SUPPLIED MATERIAL ->
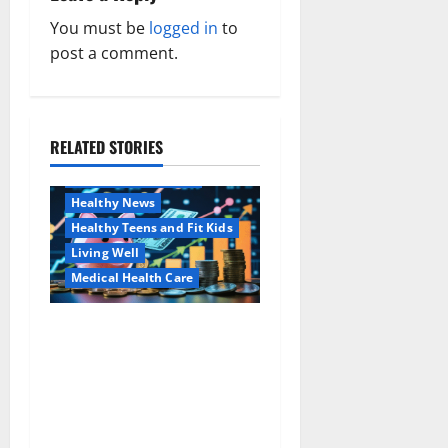
v
You must be
logged in
to
post a comment.
i
g
a
RELATED STORIES
Family and Pregnancy
Healthy and Balance
t
Healthy News
i
Healthy Teens and Fit Kids
Living Well
o
Medical Health Care
n
Как оформить
Aging Well
детскую банковскую
Common Conditions
карту для ребенка и
Family and Pregnancy
школьника быстро и
Healthy and Balance
безопасно
Healthy Beauty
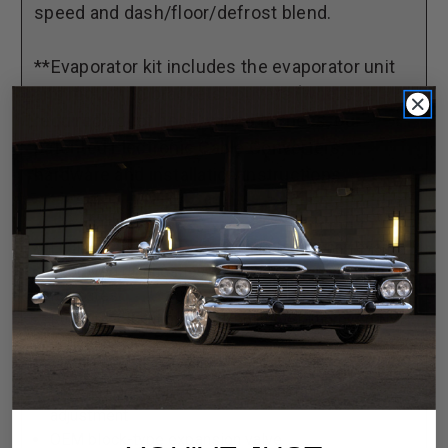
speed and dash/floor/defrost blend.
**Evaporator kit includes the evaporator unit
and mounting brackets, louvers (where
required), duct hose, wiring harness, our
patented Electronic Cable Converters,
hardware and installation instructions.
Engineered to cool your vehicle faster than ever
Improved diagnostics and advanced systematic
fail safes
Rubber well-nut mounting points for improved NVH
isolation
Separate high-capacity A/C and heater coils with
blend air door for rapid vent temperature
adjustment
OEM block-type expansion valve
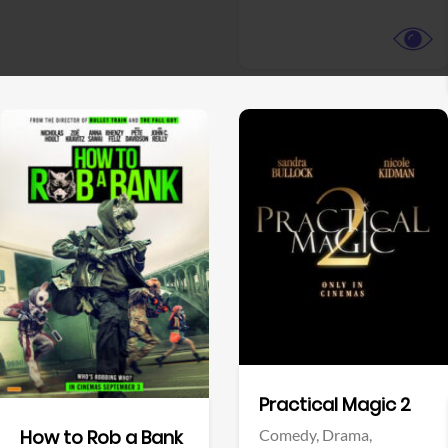
View Trailer
View Trailer
Facebook
Facebook
Practical Magic 2
Comedy,
Drama,
How to Rob a Bank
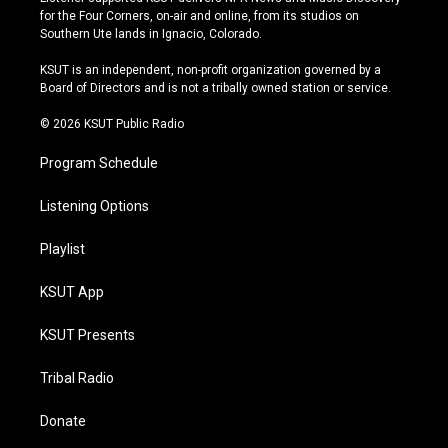
t
t
e
e
for the Four Corners, on-air and online, from its studios on
a
u
s
b
Southern Ute lands in Ignacio, Colorado.
g
b
k
o
r
e
y
o
KSUT is an independent, non-profit organization governed by a
a
k
Board of Directors and is not a tribally owned station or service.
m
© 2026 KSUT Public Radio
Program Schedule
Listening Options
Playlist
KSUT App
KSUT Presents
Tribal Radio
Donate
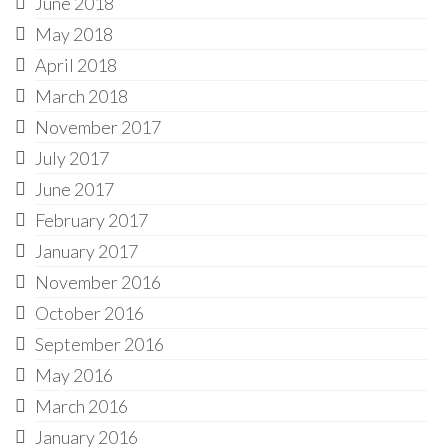
June 2018
May 2018
April 2018
March 2018
November 2017
July 2017
June 2017
February 2017
January 2017
November 2016
October 2016
September 2016
May 2016
March 2016
January 2016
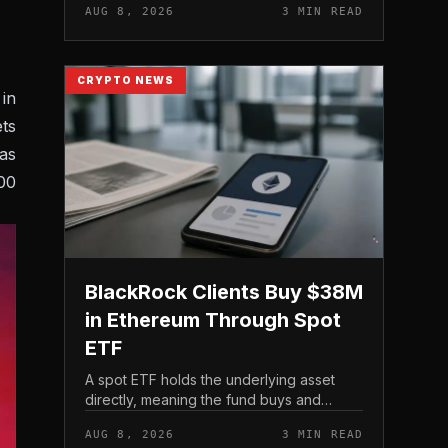
AUG 8, 2026
3 MIN READ
CRYPTO NEWS
in
ts
as
00
BlackRock Clients Buy $38M
in Ethereum Through Spot
ETF
A spot ETF holds the underlying asset
directly, meaning the fund buys and
custodies actual Ethereum rather than
AUG 8, 2026
3 MIN READ
tracking it through futures contracts. That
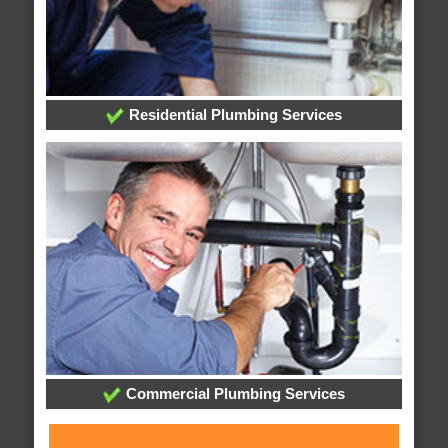
Residential Plumbing Services
Commercial Plumbing Services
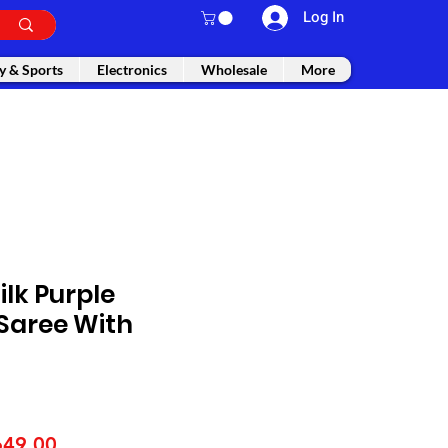
Log In
y & Sports
Electronics
Wholesale
More
ilk Purple
Saree With
gular
Sale
649.00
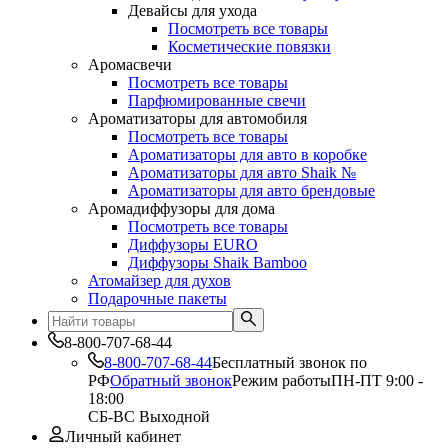
Девайсы для ухода
Посмотреть все товары
Косметические повязки
Аромасвечи
Посмотреть все товары
Парфюмированные свечи
Ароматизаторы для автомобиля
Посмотреть все товары
Ароматизаторы для авто в коробке
Ароматизаторы для авто Shaik №
Ароматизаторы для авто брендовые
Аромадиффузоры для дома
Посмотреть все товары
Диффузоры EURO
Диффузоры Shaik Bamboo
Атомайзер для духов
Подарочные пакеты
8-800-707-68-44
8-800-707-68-44
Бесплатный звонок по
РФ
Обратный звонок
Режим работы
ПН-ПТ 9:00 -
18:00
СБ-ВС Выходной
Личный кабинет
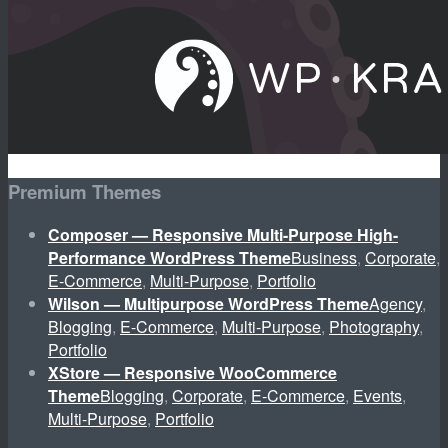
Premium Themes
Composer — Responsive Multi-Purpose High-
Performance WordPress Theme
Business
,
Corporate
,
E-Commerce
,
Multi-Purpose
,
Portfolio
Wilson — Multipurpose WordPress Theme
Agency
,
Blogging
,
E-Commerce
,
Multi-Purpose
,
Photography
,
Portfolio
XStore — Responsive WooCommerce
Theme
Blogging
,
Corporate
,
E-Commerce
,
Events
,
Multi-Purpose
,
Portfolio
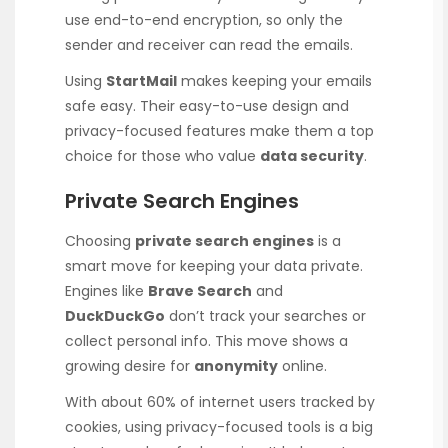
use end-to-end encryption, so only the
sender and receiver can read the emails.
Using
StartMail
makes keeping your emails
safe easy. Their easy-to-use design and
privacy-focused features make them a top
choice for those who value
data security
.
Private Search Engines
Choosing
private search engines
is a
smart move for keeping your data private.
Engines like
Brave Search
and
DuckDuckGo
don’t track your searches or
collect personal info. This move shows a
growing desire for
anonymity
online.
With about 60% of internet users tracked by
cookies, using privacy-focused tools is a big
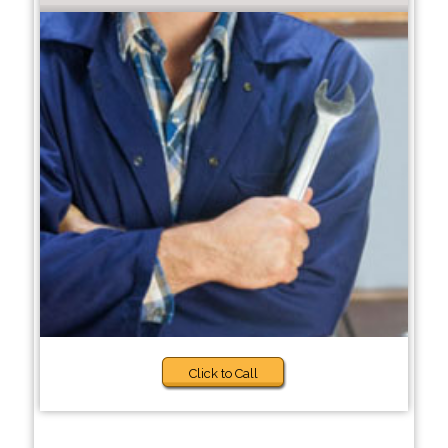
Click to Call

PROBLEM DETAILS -> The answer must be an exact copy of the records, with no pictures in it.

YOUR SOLUTION ->
v
You must be
logged in
to
post a comment.
i
g
a
RELATED STORIES
Family and Pregnancy
Healthy and Balance
t
Healthy News
i
Healthy Teens and Fit Kids
Living Well
o
Medical Health Care
n
Как оформить
Aging Well
детскую банковскую
Common Conditions
карту для ребенка и
Family and Pregnancy
школьника быстро и
Healthy and Balance
безопасно
Healthy Beauty
speed and dash/floor/defrost blend.
**Evaporator kit includes the evaporator unit
and mounting brackets, louvers (where
required), duct hose, wiring harness, our
patented Electronic Cable Converters,
hardware and installation instructions.
Engineered to cool your vehicle faster than ever
Improved diagnostics and advanced systematic
fail safes
Rubber well-nut mounting points for improved NVH
isolation
Separate high-capacity A/C and heater coils with
blend air door for rapid vent temperature
adjustment
OEM block-type expansion valve
View Trailer
View Trailer
Facebook
Facebook
Practical Magic 2
Comedy,
Drama,
How to Rob a Bank
t
t
e
e
for the Four Corners, on-air and online, from its studios on
a
u
s
b
Southern Ute lands in Ignacio, Colorado.
g
b
k
o
r
e
y
o
KSUT is an independent, non-profit organization governed by a
a
k
Board of Directors and is not a tribally owned station or service.
m
© 2026 KSUT Public Radio
Program Schedule
Listening Options
Playlist
KSUT App
KSUT Presents
Tribal Radio
Donate
June 2018
May 2018
April 2018
March 2018
November 2017
July 2017
June 2017
February 2017
January 2017
November 2016
October 2016
September 2016
May 2016
March 2016
January 2016
AUG 8, 2026
3 MIN READ
CRYPTO NEWS
in
ts
as
00
BlackRock Clients Buy $38M
in Ethereum Through Spot
ETF
A spot ETF holds the underlying asset
directly, meaning the fund buys and
custodies actual Ethereum rather than
AUG 8, 2026
3 MIN READ
tracking it through futures contracts. That
Residential Plumbing Services
Commercial Plumbing Services
Log In
y & Sports
Electronics
Wholesale
More
ilk Purple
Saree With
gular
Sale
649.00
Девайсы для ухода
Посмотреть все товары
Косметические повязки
Аромасвечи
Посмотреть все товары
Парфюмированные свечи
Ароматизаторы для автомобиля
Посмотреть все товары
Ароматизаторы для авто в коробке
Ароматизаторы для авто Shaik №
Ароматизаторы для авто брендовые
Аромадиффузоры для дома
Посмотреть все товары
Диффузоры EURO
Диффузоры Shaik Bamboo
Атомайзер для духов
Подарочные пакеты
8-800-707-68-44
8-800-707-68-44
Бесплатный звонок по
РФ
Обратный звонок
Режим работы
ПН-ПТ 9:00 -
18:00
СБ-ВС Выходной
Личный кабинет
Premium Themes
Composer — Responsive Multi-Purpose High-
Performance WordPress Theme
Business
,
Corporate
,
E-Commerce
,
Multi-Purpose
,
Portfolio
Wilson — Multipurpose WordPress Theme
Agency
,
Blogging
,
E-Commerce
,
Multi-Purpose
,
Photography
,
Portfolio
XStore — Responsive WooCommerce
Theme
Blogging
,
Corporate
,
E-Commerce
,
Events
,
Multi-Purpose
,
Portfolio
use end-to-end encryption, so only the
sender and receiver can read the emails.
Using
StartMail
makes keeping your emails
safe easy. Their easy-to-use design and
privacy-focused features make them a top
choice for those who value
data security
.
Private Search Engines
Choosing
private search engines
is a
smart move for keeping your data private.
Engines like
Brave Search
and
DuckDuckGo
don’t track your searches or
collect personal info. This move shows a
growing desire for
anonymity
online.
With about 60% of internet users tracked by
cookies, using privacy-focused tools is a big
Click to Call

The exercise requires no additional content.